• [What this task involves]:
Answer these questions from the passage on altruism and health.
1. How many hours of sleep a day does the passage list among the usual health remedies?
2. What two ways of helping others does the passage name?
3. Which two health issues does the passage say stress can lead to?

• [Exercise passage]:
No matter where you go or what you read, you can’t escape the constant stream of information and advice on how you can be healthier and lead a better lifestyle. From exercising and eating more vegetables to engaging in self-care and sleeping eight hours a day, the same health remedies are touted time and again to help us lead healthier lifestyles.
Whilst the advice seems to be never-ending, one thing that is often missed out is the link between altruism and health. Whether you volunteer at a soup kitchen or provide charity in Pakistan, helping others has been directly linked to a myriad of positive health effects. Best of all, you don’t even really need to do anything other than be a nice person!
So, how exactly can altruistic tendencies better your health?
It’s thought that nearly everyone will feel stress in some capacity at some point in their lives, whether it’s work related, money related, or to do with a relationship breakdown. In many senses, the very nature of life means that stress is an inevitable reality. With this in mind, keeping stress levels down is essential, especially when you consider that stress can lead to health issues like heart failure and dementia.

• [Dataset content]:

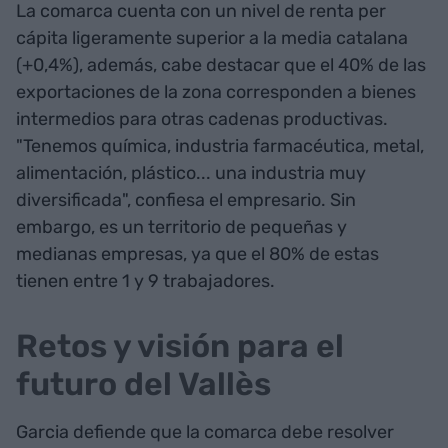
La comarca cuenta con un nivel de renta per
cápita ligeramente superior a la media catalana
(+0,4%), además, cabe destacar que el 40% de las
exportaciones de la zona corresponden a bienes
intermedios para otras cadenas productivas.
"Tenemos química, industria farmacéutica, metal,
alimentación, plástico... una industria muy
diversificada", confiesa el empresario. Sin
embargo, es un territorio de pequeñas y
medianas empresas, ya que el 80% de estas
tienen entre 1 y 9 trabajadores.
Retos y visión para el
futuro del Vallès
Garcia defiende que la comarca debe resolver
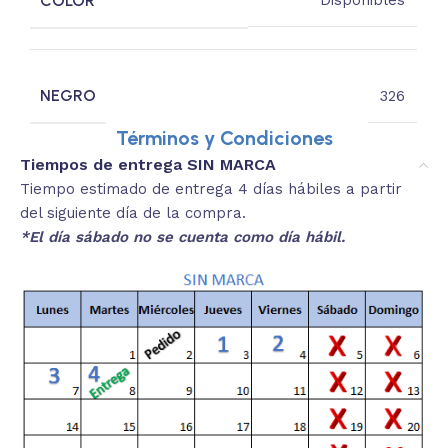
COLOR
Disponibles
NEGRO
326
Términos y Condiciones
Tiempos de entrega SIN MARCA
Tiempo estimado de entrega 4 días hábiles a partir
del siguiente día de la compra.
*El día sábado no se cuenta como día hábil.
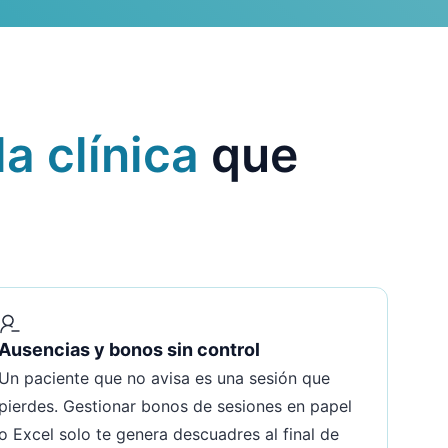
a clínica
que
Ausencias y bonos sin control
Un paciente que no avisa es una sesión que
pierdes. Gestionar bonos de sesiones en papel
o Excel solo te genera descuadres al final de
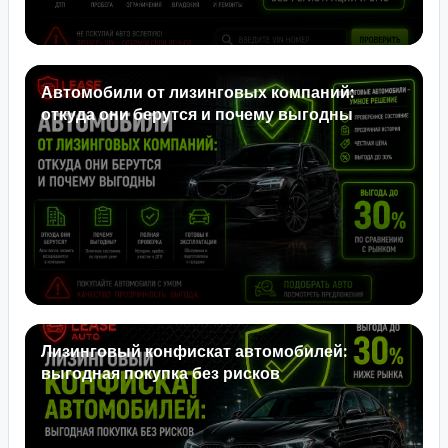
Автомобили от лизинговых компаний:
откуда они берутся и почему выгодны
Лизинговый конфискат автомобилей:
выгодная покупка без рисков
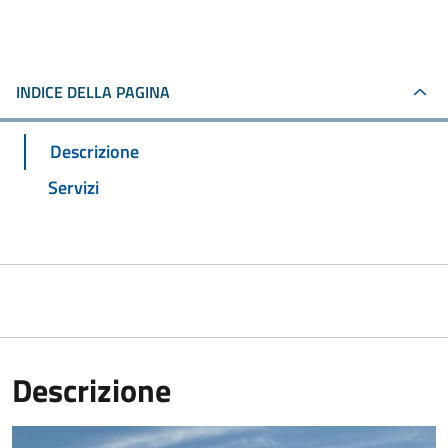
INDICE DELLA PAGINA
Descrizione
Servizi
Descrizione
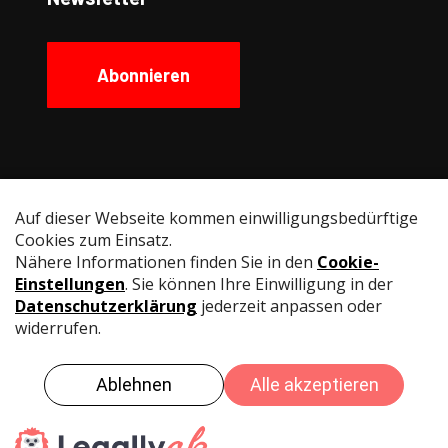
Abonnieren
Social Media
Instagram
Facebook
YouTube
LinkedIn
© Swiss Fencing
Impressum
Datenschutz
Nutzungsbedingungen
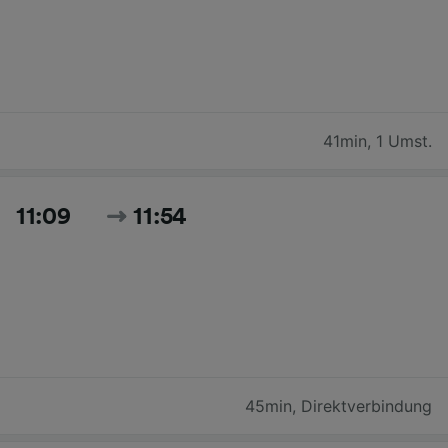
41min
,
1 Umst.
11:09
11:54
45min
,
Direktverbindung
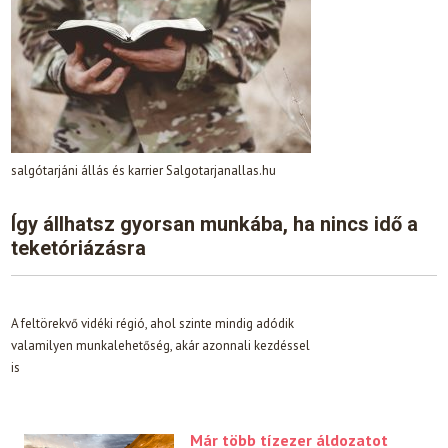
salgótarjáni állás és karrier Salgotarjanallas.hu
Így állhatsz gyorsan munkába, ha nincs idő a
teketóriázásra
A feltörekvő vidéki régió, ahol szinte mindig adódik
valamilyen munkalehetőség, akár azonnali kezdéssel
is
Már több tízezer áldozatot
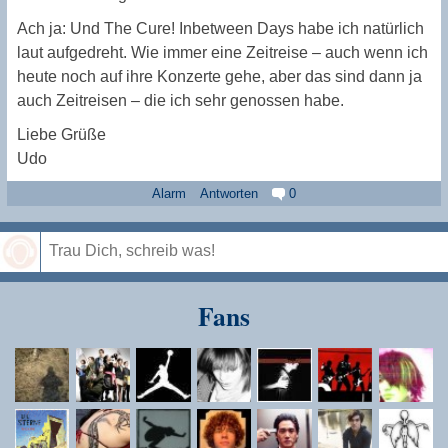
Ach ja: Und The Cure! Inbetween Days habe ich natürlich
laut aufgedreht. Wie immer eine Zeitreise – auch wenn ich
heute noch auf ihre Konzerte gehe, aber das sind dann ja
auch Zeitreisen – die ich sehr genossen habe.
Liebe Grüße
Udo
Alarm
Antworten
0
Speichern
Fans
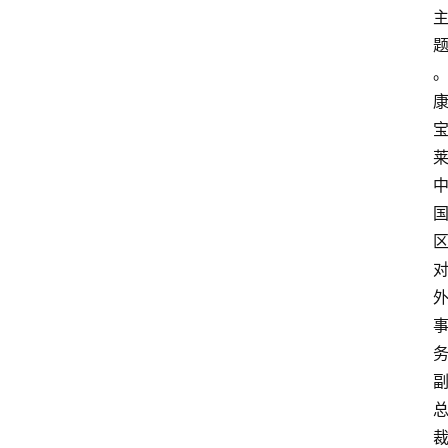
资
讯
人
物
观
点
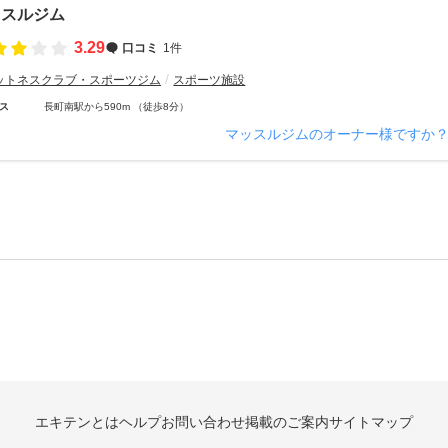
ッスルジム
3.29
口コミ
1件
ットネスクラブ・スポーツジム
スポーツ施設
ス
長町南駅から590m （徒歩8分）
マッスルジムのオーナー様ですか
エキテンとは
ヘルプ
お問い合わせ
掲載のご案内
サイトマップ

• [Written response]:
1. Eight hours a day.
2. Volunteering at a soup kitchen and providing charity in Pakistan.
3. Heart failure and dementia.